### WHAT IS EXPECTED
Put the lines from the start of the material through the line containing "picture [98, 331, 605, 774]", including that line, into a numbered list, leaving out blank lines. Leave the pictures out of your answer.

Region annotation records:
——————

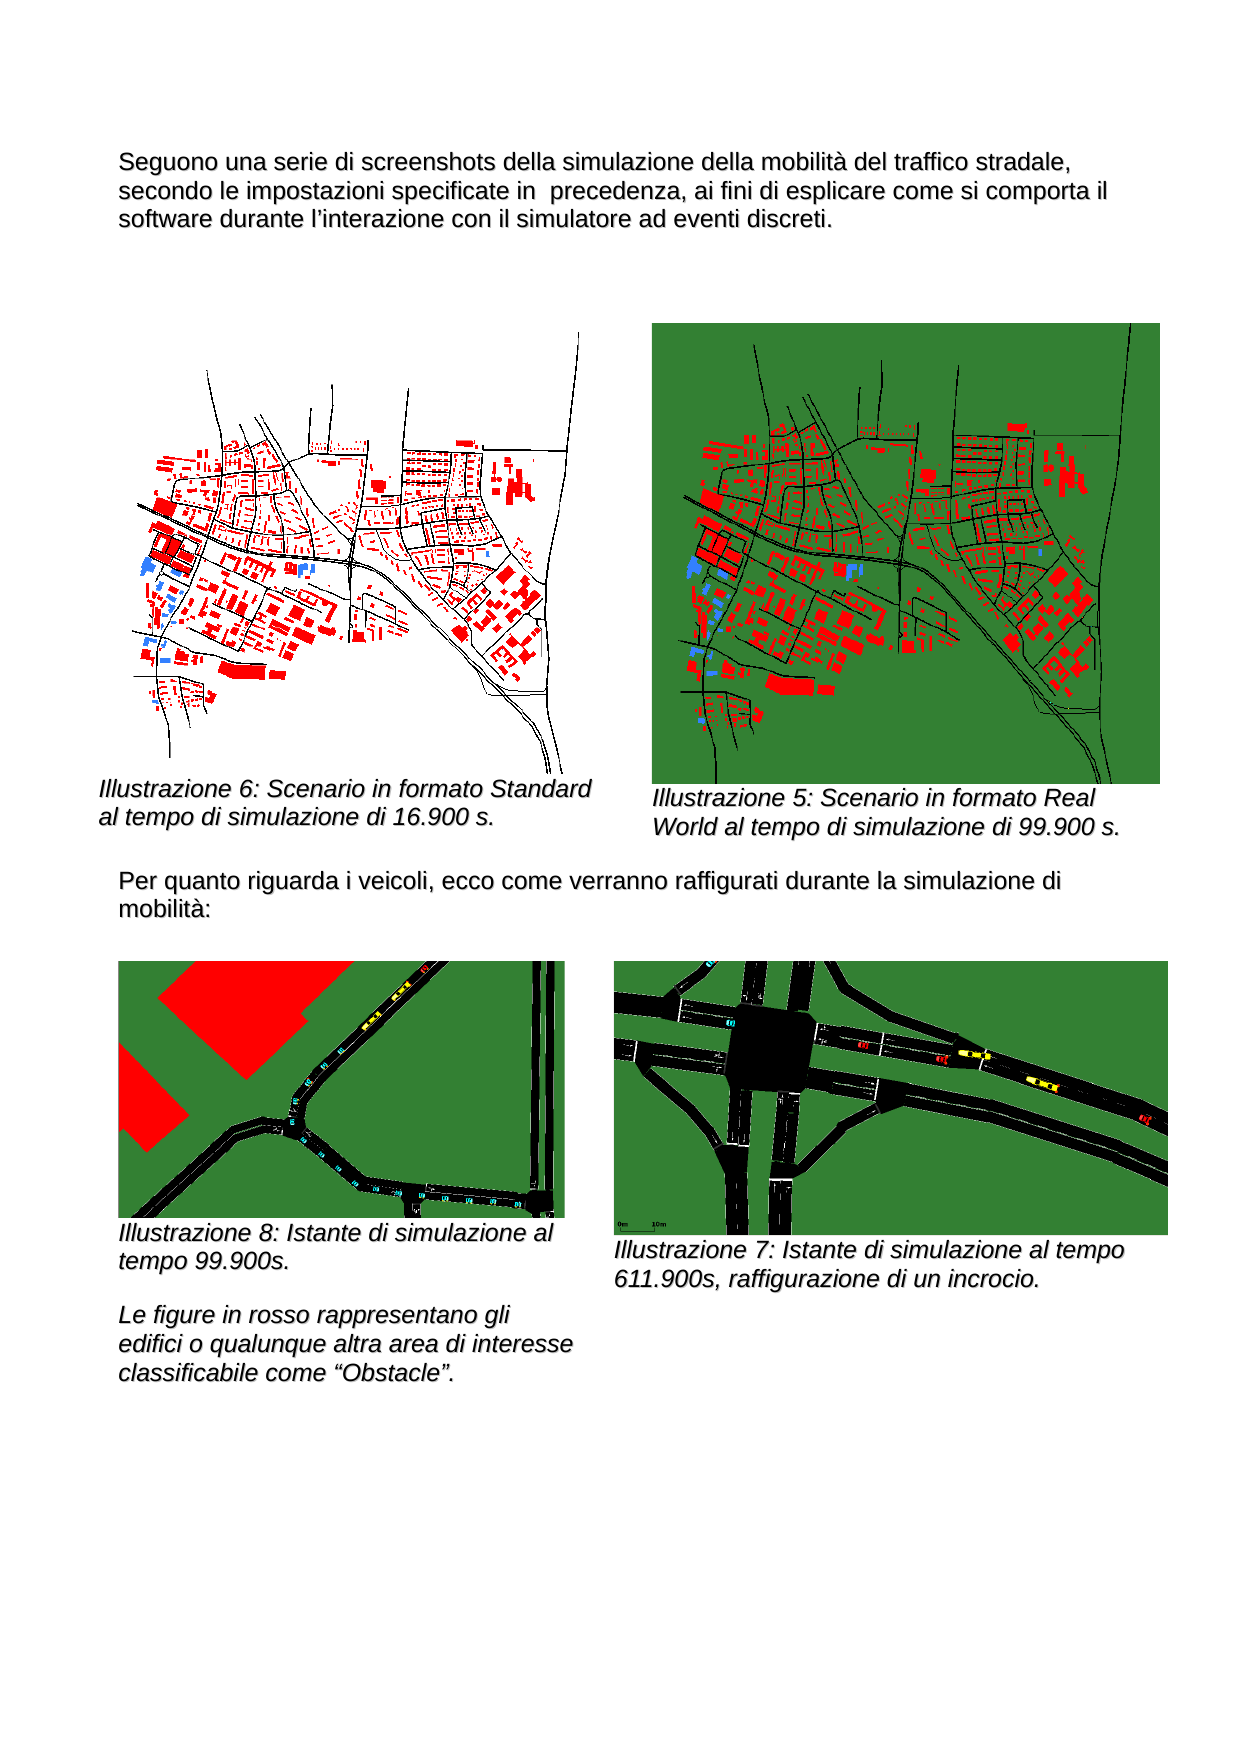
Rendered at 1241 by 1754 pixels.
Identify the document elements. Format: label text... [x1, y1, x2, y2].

text Per quanto riguarda i veicoli, ecco come verranno raffigurati durante la simulazione di mobilità: [118, 866, 1122, 923]
text Le figure in rosso rappresentano gli edifici o qualunque altra area di interesse classificabile come “Obstacle”. [118, 1300, 578, 1386]
picture [613, 961, 1168, 1236]
text Illustrazione 5: Scenario in formato Real World al tempo di simulazione di 99.900 s. [652, 784, 1160, 841]
text Illustrazione 8: Istante di simulazione al tempo 99.900s. [118, 961, 578, 1275]
text Illustrazione 7: Istante di simulazione al tempo 611.900s, raffigurazione di un incrocio. [614, 1236, 1168, 1293]
text Seguono una serie di screenshots della simulazione della mobilità del traffico stradale, secondo le impostazioni specificate in precedenza, ai fini di esplicare come si comporta il software durante l’interazione con il simulatore ad eventi discreti. [118, 147, 1122, 233]
picture [651, 323, 1160, 784]
picture [98, 331, 605, 774]
text Illustrazione 6: Scenario in formato Standard al tempo di simulazione di 16.900 s. [98, 774, 604, 831]
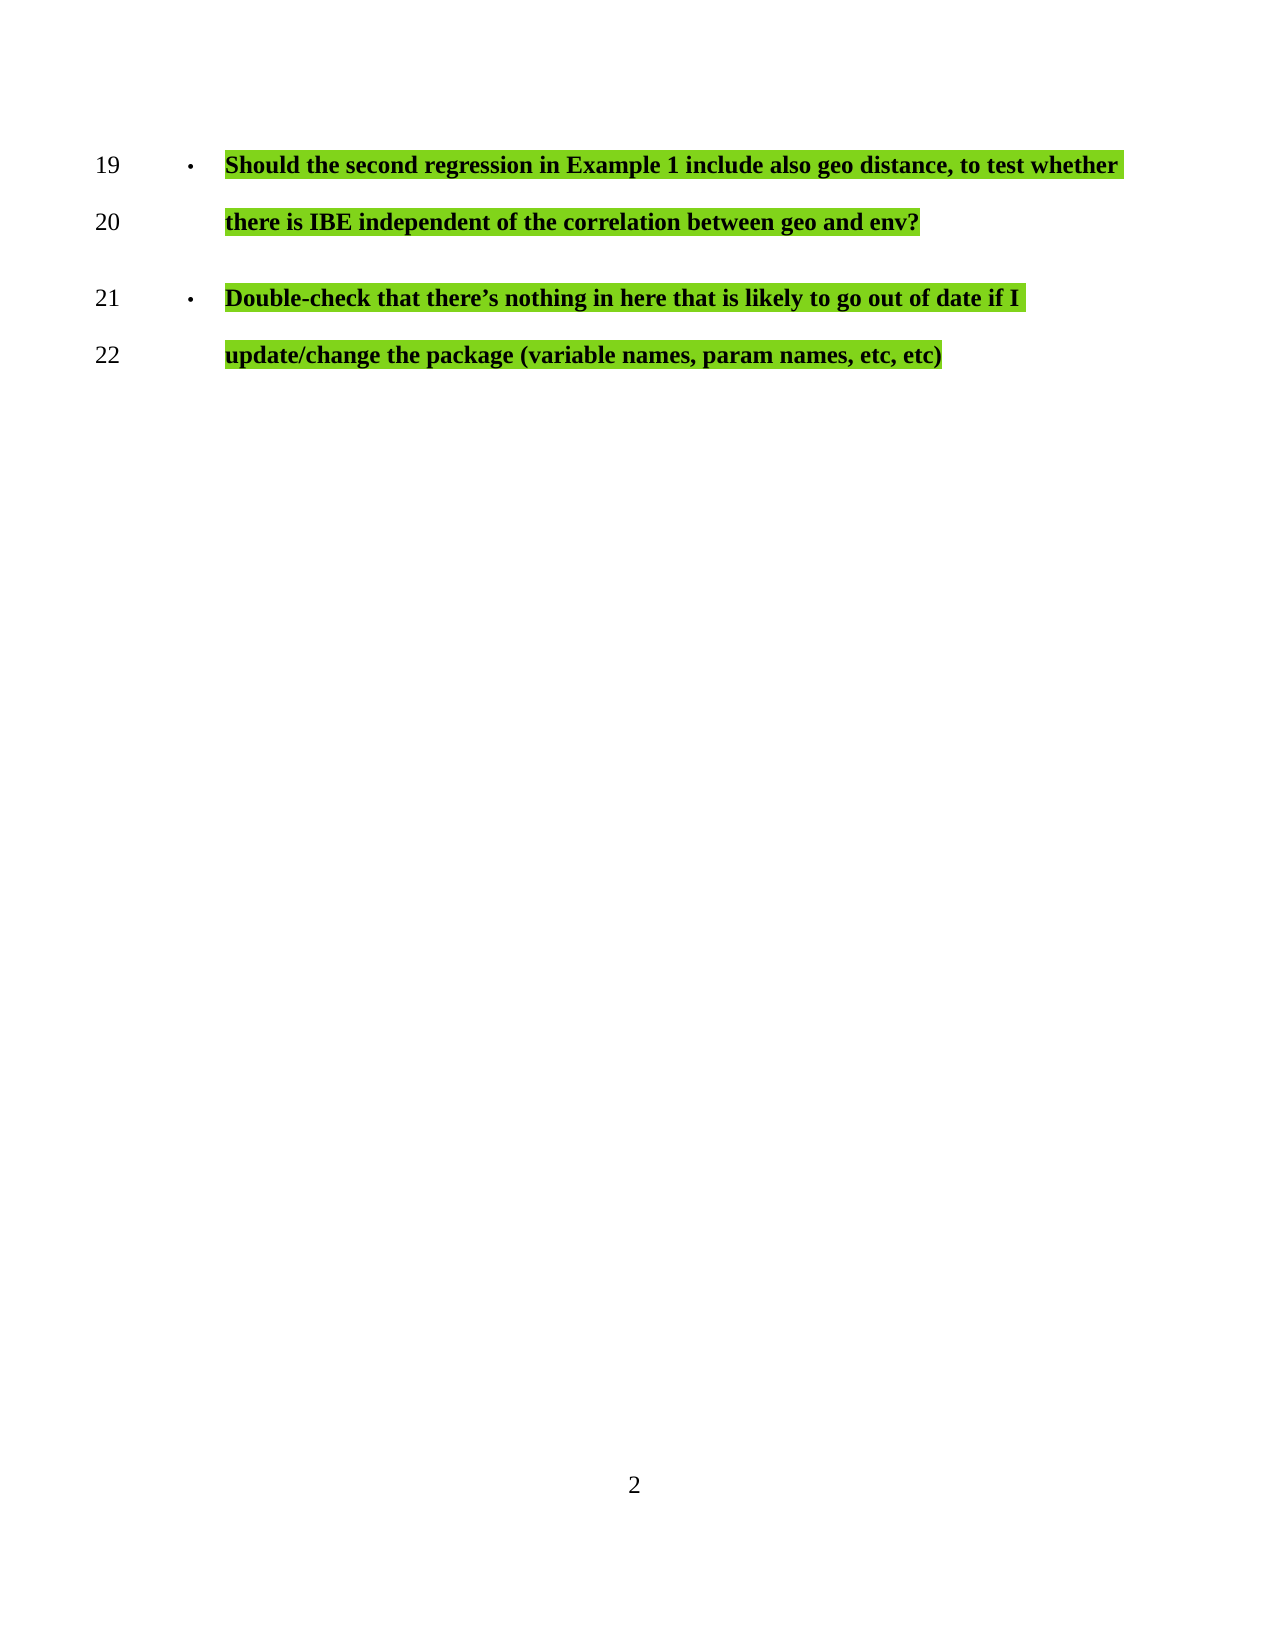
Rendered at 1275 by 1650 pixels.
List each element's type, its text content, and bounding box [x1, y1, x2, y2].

——————

### EXERCISE RESULT
1. Rendered at 1241 by 1754 pixels.
2. Identify the document elements. Format: label text... [x1, y1, x2, y2].
3. text Per quanto riguarda i veicoli, ecco come verranno raffigurati durante la simulazione di mobilità: [118, 866, 1122, 923]
4. text Le figure in rosso rappresentano gli edifici o qualunque altra area di interesse classificabile come “Obstacle”. [118, 1300, 578, 1386]
5. picture [613, 961, 1168, 1236]
6. text Illustrazione 5: Scenario in formato Real World al tempo di simulazione di 99.900 s. [652, 784, 1160, 841]
7. text Illustrazione 8: Istante di simulazione al tempo 99.900s. [118, 961, 578, 1275]
8. text Illustrazione 7: Istante di simulazione al tempo 611.900s, raffigurazione di un incrocio. [614, 1236, 1168, 1293]
9. text Seguono una serie di screenshots della simulazione della mobilità del traffico stradale, secondo le impostazioni specificate in precedenza, ai fini di esplicare come si comporta il software durante l’interazione con il simulatore ad eventi discreti. [118, 147, 1122, 233]
10. picture [651, 323, 1160, 784]
11. picture [98, 331, 605, 774]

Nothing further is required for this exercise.